What to work on: Below are some records. Write out exactly their lines from the one with "4: (706, 456)" through the one with "4: (152, 131)", and leave the pictures behind.
--
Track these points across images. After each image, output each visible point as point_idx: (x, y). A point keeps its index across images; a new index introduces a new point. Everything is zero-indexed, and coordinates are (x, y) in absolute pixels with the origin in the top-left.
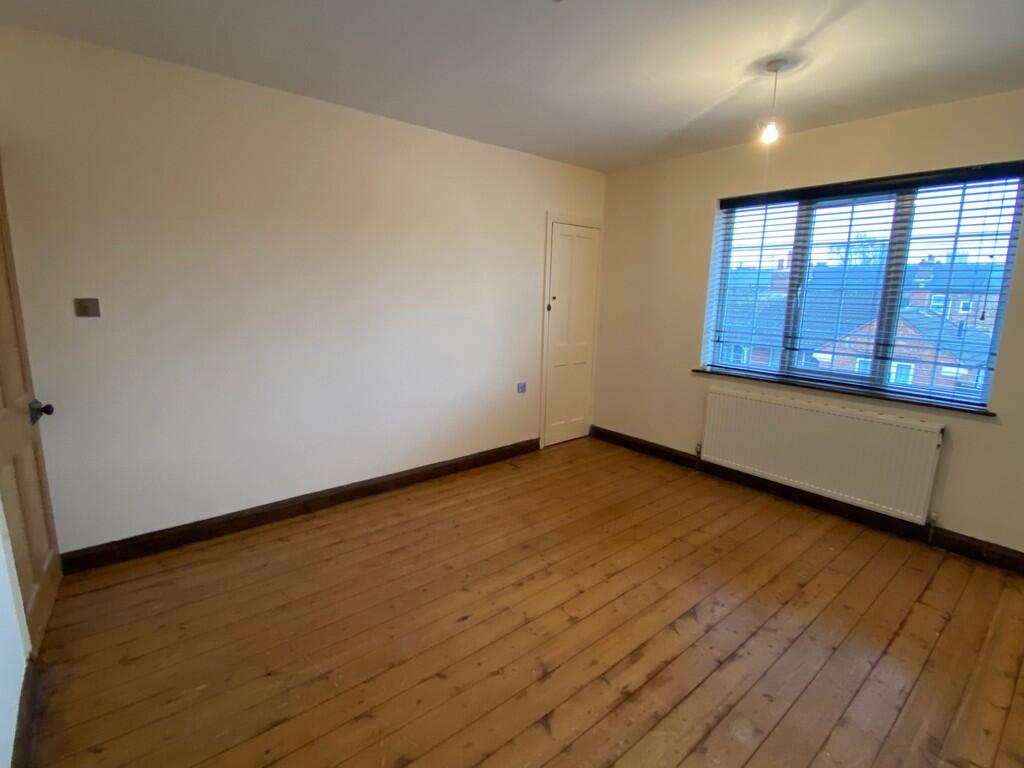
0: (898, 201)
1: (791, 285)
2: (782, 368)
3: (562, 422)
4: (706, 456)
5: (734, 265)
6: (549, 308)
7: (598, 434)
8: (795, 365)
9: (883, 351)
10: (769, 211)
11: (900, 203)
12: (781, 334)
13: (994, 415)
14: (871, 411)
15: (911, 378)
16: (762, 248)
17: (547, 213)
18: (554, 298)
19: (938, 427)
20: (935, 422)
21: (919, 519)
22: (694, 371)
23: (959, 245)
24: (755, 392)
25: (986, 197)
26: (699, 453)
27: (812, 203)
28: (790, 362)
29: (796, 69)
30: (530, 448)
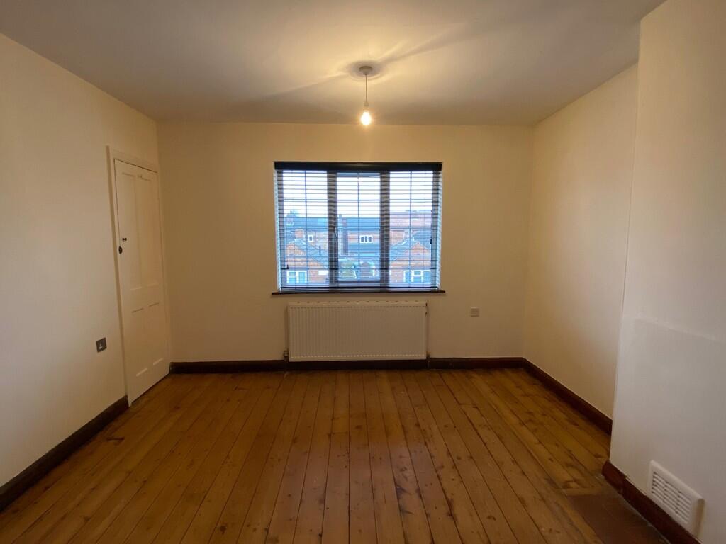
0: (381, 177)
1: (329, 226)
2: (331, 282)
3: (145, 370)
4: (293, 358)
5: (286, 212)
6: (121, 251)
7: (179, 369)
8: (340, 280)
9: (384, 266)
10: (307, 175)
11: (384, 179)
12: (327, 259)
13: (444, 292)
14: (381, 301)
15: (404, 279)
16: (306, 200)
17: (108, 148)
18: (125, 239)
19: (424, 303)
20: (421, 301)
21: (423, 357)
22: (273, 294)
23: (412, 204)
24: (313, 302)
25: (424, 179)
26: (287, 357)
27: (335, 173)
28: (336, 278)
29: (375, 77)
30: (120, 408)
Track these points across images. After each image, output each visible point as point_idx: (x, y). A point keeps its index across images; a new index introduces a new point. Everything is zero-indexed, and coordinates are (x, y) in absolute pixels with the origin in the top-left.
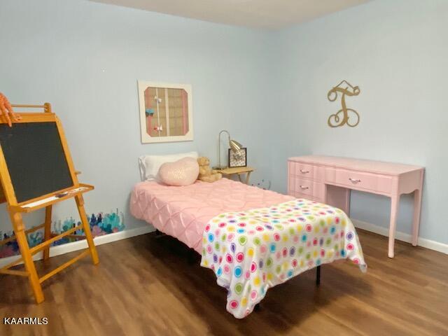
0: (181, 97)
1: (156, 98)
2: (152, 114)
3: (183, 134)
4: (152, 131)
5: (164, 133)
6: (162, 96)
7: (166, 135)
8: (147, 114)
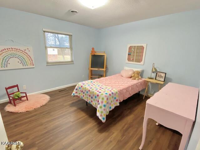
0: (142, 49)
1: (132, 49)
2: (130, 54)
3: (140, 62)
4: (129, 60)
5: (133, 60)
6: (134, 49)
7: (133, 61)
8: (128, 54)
--
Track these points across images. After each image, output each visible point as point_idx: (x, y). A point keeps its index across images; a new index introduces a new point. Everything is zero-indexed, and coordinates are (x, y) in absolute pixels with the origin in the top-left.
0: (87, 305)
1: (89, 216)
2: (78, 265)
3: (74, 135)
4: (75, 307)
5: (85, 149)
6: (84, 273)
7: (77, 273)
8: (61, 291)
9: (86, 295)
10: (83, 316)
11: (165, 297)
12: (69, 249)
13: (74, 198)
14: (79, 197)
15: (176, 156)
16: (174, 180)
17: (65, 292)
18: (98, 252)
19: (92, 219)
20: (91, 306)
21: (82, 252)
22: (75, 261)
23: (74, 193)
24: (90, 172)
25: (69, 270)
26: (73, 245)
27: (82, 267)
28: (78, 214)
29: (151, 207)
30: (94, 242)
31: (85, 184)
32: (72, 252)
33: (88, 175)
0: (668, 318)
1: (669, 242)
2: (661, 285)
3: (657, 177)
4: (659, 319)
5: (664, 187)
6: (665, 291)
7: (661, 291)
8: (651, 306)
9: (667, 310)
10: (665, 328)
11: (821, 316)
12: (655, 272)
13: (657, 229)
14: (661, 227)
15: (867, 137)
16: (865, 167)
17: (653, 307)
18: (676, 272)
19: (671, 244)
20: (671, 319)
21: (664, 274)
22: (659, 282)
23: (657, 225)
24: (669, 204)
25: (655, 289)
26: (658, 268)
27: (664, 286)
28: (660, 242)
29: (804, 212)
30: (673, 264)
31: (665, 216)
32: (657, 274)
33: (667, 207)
--
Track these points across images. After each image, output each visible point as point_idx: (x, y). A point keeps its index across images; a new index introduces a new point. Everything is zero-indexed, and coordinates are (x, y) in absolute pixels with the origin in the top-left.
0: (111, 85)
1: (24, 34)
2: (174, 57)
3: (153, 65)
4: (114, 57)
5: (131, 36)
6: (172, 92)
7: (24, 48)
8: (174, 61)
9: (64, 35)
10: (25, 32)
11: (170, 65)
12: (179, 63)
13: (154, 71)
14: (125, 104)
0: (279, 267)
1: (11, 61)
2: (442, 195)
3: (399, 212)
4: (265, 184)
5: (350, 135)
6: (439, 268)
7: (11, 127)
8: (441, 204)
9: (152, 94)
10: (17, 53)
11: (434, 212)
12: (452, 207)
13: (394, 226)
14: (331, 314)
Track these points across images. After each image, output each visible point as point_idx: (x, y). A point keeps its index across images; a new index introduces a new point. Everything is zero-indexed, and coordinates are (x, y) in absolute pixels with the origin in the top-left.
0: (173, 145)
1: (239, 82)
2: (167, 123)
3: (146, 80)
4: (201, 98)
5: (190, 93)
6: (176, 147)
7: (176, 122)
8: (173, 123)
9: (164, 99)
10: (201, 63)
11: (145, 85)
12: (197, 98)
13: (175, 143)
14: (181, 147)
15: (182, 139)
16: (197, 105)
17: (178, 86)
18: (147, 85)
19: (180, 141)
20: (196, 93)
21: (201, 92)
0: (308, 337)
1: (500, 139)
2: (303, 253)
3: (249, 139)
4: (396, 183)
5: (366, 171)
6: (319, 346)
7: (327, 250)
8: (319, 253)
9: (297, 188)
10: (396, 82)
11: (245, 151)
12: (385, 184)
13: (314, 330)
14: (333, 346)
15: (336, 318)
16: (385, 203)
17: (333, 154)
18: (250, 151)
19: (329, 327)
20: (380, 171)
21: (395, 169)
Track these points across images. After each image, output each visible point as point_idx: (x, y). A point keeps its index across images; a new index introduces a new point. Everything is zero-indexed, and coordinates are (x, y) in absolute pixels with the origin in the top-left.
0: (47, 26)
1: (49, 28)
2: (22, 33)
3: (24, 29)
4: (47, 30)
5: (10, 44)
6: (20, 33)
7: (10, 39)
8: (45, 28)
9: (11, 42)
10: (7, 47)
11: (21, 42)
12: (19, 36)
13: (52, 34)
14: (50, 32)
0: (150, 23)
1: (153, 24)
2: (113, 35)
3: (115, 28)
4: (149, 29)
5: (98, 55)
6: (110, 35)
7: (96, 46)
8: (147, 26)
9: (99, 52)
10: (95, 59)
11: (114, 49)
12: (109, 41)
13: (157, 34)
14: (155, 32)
--
Exercise output:
4: (706, 456)
5: (734, 265)
6: (549, 308)
7: (598, 434)
8: (795, 365)
9: (883, 351)
10: (769, 211)
11: (900, 203)
12: (781, 334)
13: (994, 415)
14: (871, 411)
15: (911, 378)
16: (762, 248)
17: (547, 213)
18: (554, 298)
19: (938, 427)
20: (935, 422)
21: (919, 519)
22: (694, 371)
23: (959, 245)
24: (755, 392)
25: (986, 197)
26: (699, 453)
27: (812, 203)
28: (790, 362)
29: (796, 69)
30: (530, 448)
0: (381, 177)
1: (329, 226)
2: (331, 282)
3: (145, 370)
4: (293, 358)
5: (286, 212)
6: (121, 251)
7: (179, 369)
8: (340, 280)
9: (384, 266)
10: (307, 175)
11: (384, 179)
12: (327, 259)
13: (444, 292)
14: (381, 301)
15: (404, 279)
16: (306, 200)
17: (108, 148)
18: (125, 239)
19: (424, 303)
20: (421, 301)
21: (423, 357)
22: (273, 294)
23: (412, 204)
24: (313, 302)
25: (424, 179)
26: (287, 357)
27: (335, 173)
28: (336, 278)
29: (375, 77)
30: (120, 408)
Track these points across images. After each image, output each visible point as point_idx: (x, y). A point keeps its index across images; a new index introduces a new point. Everything is zero-indexed, and coordinates are (x, y) in absolute pixels with the origin in the top-left.
0: (181, 97)
1: (156, 98)
2: (152, 114)
3: (183, 134)
4: (152, 131)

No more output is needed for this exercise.